Difference between a point of a curve $\gamma(t_0)$ and the vector $\gamma'(t_0)$ tangent to $\gamma$ in $t_0$

Question

Consider a curve $\gamma: \mathbb{R} \rightarrow \mathbb{R^n}$.

I don't understand why if $\gamma(t_0)$ is a point of the curve then $\gamma'(t_0)$ must be a vector (precisely the tangent vector to the curve in the point $t_0$).

I know that the two ideas of point and vector are completely different but then their representation becomes similar in many situations.

Nevertheless in this case I'm afraid I am confused about this difference. What exactly makes $\gamma(t_0)$ different from $\gamma'(t_0)$?

Answer 1

I think your resource's point is that $\gamma(t_0)$ represents a point in $\mathbb{R}^n$ while $\gamma'(t_0)$ is a vector representing the direction and speed of the curve.

For example, if $t_0$ represents time, then maybe $\gamma(t_0)$ represents the position of an object in $\mathbb{R}^n$ at time $t_0$. However, $\gamma'(t_0)$ is the instantaneous direction in which $t_0$ is going. $\gamma'(t_0)$ is still represented by an element in $\mathbb{R}^n$, but that element represents a vector, or the direction in which the curve is traveling at $t_0$.

For example, if $\gamma(t_0)=(1, 2)$ and $\gamma'(t_0)=(2, 4)$, then we know that $t_0$ is in Quadrant I in $\mathbb{R}^2$ at $t_0$ and we know that the curve is going to keep going further into Quadrant I because both the x and y coordinates of $\gamma'(t_0)$ are positive. We also have an idea of how fast $\gamma(t_0)$ is traveling in the direction its traveling. If $\gamma(t_0)$ stopped on its regular path and simply kept going according to its speed at time $t_0$, which is $\gamma'(t_0)$, then after $n$ units of time, the curve would be at $(1+2n, 2+4n)$ because $\gamma'(t_0)=(2, 4)$. This is different from if $\gamma'(t_0)=(1, 2)$: Although $(1, 2)$ and $(2, 4)$ are vectors pointing in the same direction, they have different magnitudes and the latter tells us that the curve is traveling faster in that direction that if it had the former derivative.

Thus, $\gamma(t_0)$ represents a point in $\mathbb{R}^n$ while $\gamma'(t_0)$ represents a vector that tells what direction the curve is traveling and how fast it's traveling in that direction. That's why the former is a point and the latter is a vector.

Answer 2

Consider this situation: you're driving a car through some region (say, $\Bbb R^2$) now, $\gamma(t)$ will denote your position at time $t$, while $\gamma'(t)$ will where you are going and how fast: that's your speed, the direction of this vector is where your steering wheel is pointed to, and the length will be what's on the speedometer.

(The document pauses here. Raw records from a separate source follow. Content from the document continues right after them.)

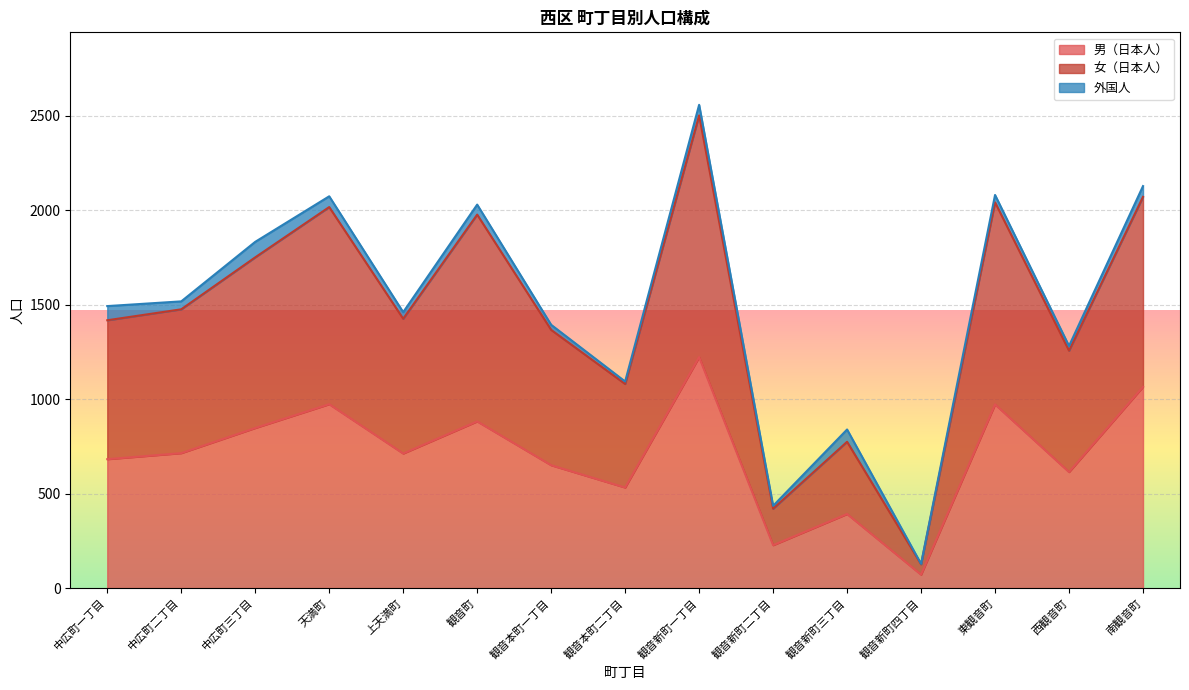

True or false: 男（日本人） and 女（日本人） cross at least once.

False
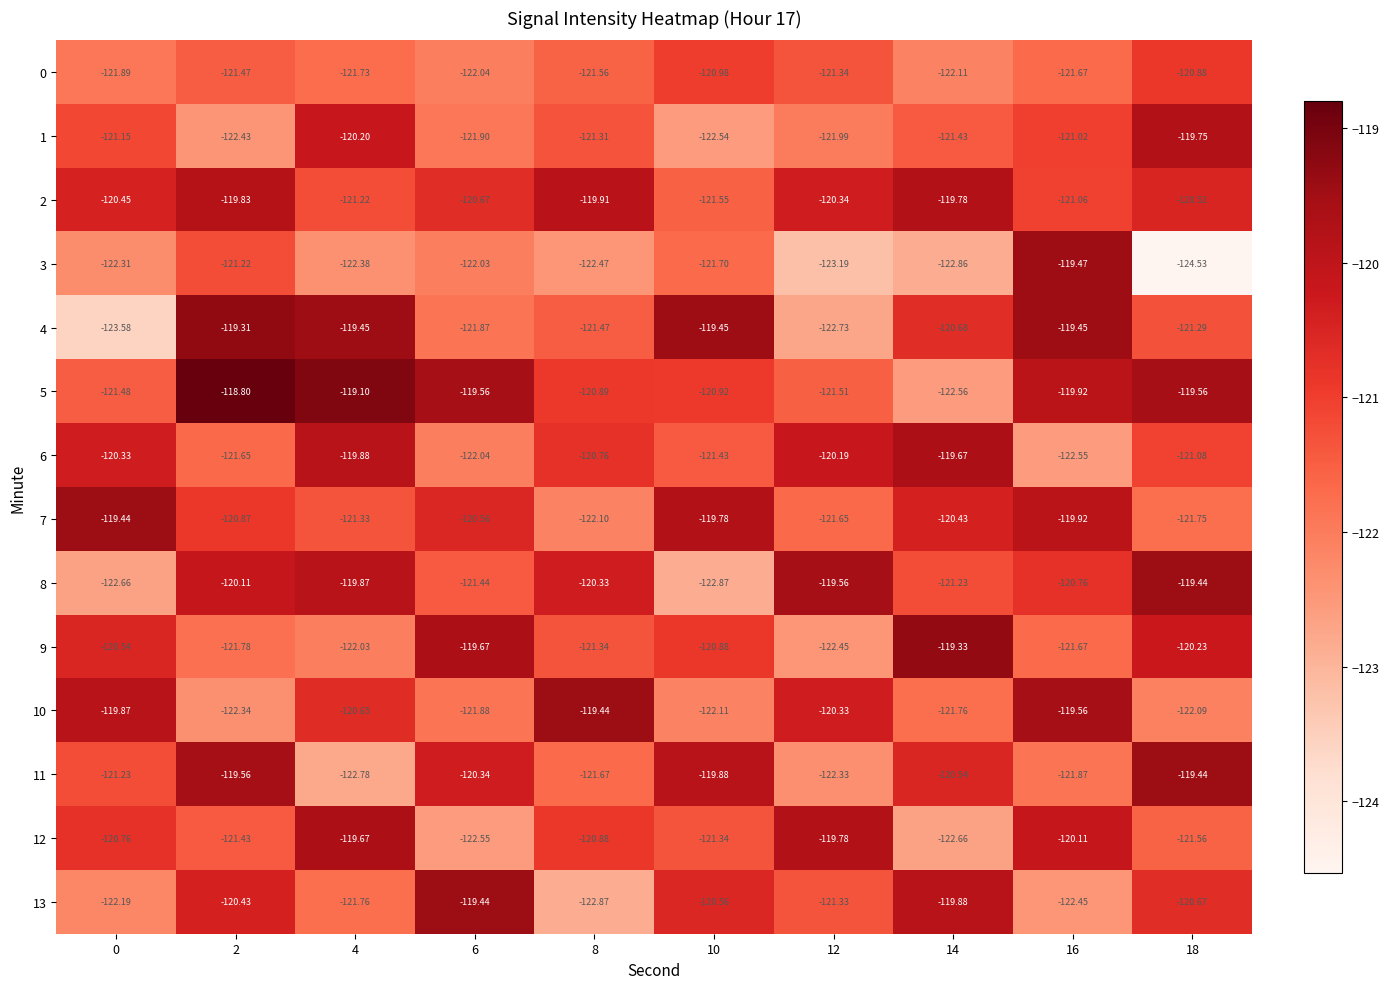

Reading left to right, extract all data points from this chart.

0: 0=-121.9	2=-121.5	4=-121.7	6=-122.0	8=-121.6	10=-121.0	12=-121.3	14=-122.1	16=-121.7	18=-120.9
1: 0=-121.2	2=-122.4	4=-120.2	6=-121.9	8=-121.3	10=-122.5	12=-122.0	14=-121.4	16=-121.0	18=-119.8
2: 0=-120.5	2=-119.8	4=-121.2	6=-120.7	8=-119.9	10=-121.5	12=-120.3	14=-119.8	16=-121.1	18=-120.5
3: 0=-122.3	2=-121.2	4=-122.4	6=-122.0	8=-122.5	10=-121.7	12=-123.2	14=-122.9	16=-119.5	18=-124.5
4: 0=-123.6	2=-119.3	4=-119.5	6=-121.9	8=-121.5	10=-119.5	12=-122.7	14=-120.7	16=-119.5	18=-121.3
5: 0=-121.5	2=-118.8	4=-119.1	6=-119.6	8=-120.9	10=-120.9	12=-121.5	14=-122.6	16=-119.9	18=-119.6
6: 0=-120.3	2=-121.7	4=-119.9	6=-122.0	8=-120.8	10=-121.4	12=-120.2	14=-119.7	16=-122.5	18=-121.1
7: 0=-119.4	2=-120.9	4=-121.3	6=-120.6	8=-122.1	10=-119.8	12=-121.7	14=-120.4	16=-119.9	18=-121.8
8: 0=-122.7	2=-120.1	4=-119.9	6=-121.4	8=-120.3	10=-122.9	12=-119.6	14=-121.2	16=-120.8	18=-119.4
9: 0=-120.5	2=-121.8	4=-122.0	6=-119.7	8=-121.3	10=-120.9	12=-122.5	14=-119.3	16=-121.7	18=-120.2
10: 0=-119.9	2=-122.3	4=-120.7	6=-121.9	8=-119.4	10=-122.1	12=-120.3	14=-121.8	16=-119.6	18=-122.1
11: 0=-121.2	2=-119.6	4=-122.8	6=-120.3	8=-121.7	10=-119.9	12=-122.3	14=-120.5	16=-121.9	18=-119.4
12: 0=-120.8	2=-121.4	4=-119.7	6=-122.5	8=-120.9	10=-121.3	12=-119.8	14=-122.7	16=-120.1	18=-121.6
13: 0=-122.2	2=-120.4	4=-121.8	6=-119.4	8=-122.9	10=-120.6	12=-121.3	14=-119.9	16=-122.5	18=-120.7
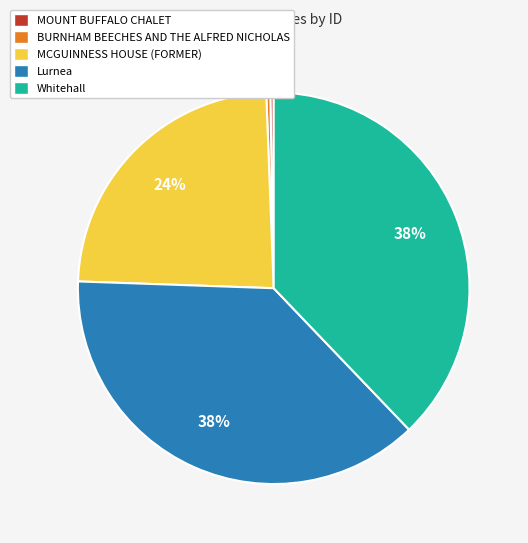

Do BURNHAM BEECHES AND THE ALFRED NICHOLAS and Lurnea together represent more than half of the pie?

No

If $\gamma'(t)$ wasn't a vector, we'd lose some information: From what I've said, it's easy to see that if I give you only the initial position, but you know all the values of $\gamma'(t)$, you can reconstruct the whole $\gamma(t)$ trajectory (just go to the initial position and steer the wheel, and press the accelerator as much as $\gamma'(t)$ dictates)!

I hope this gives you some intuition.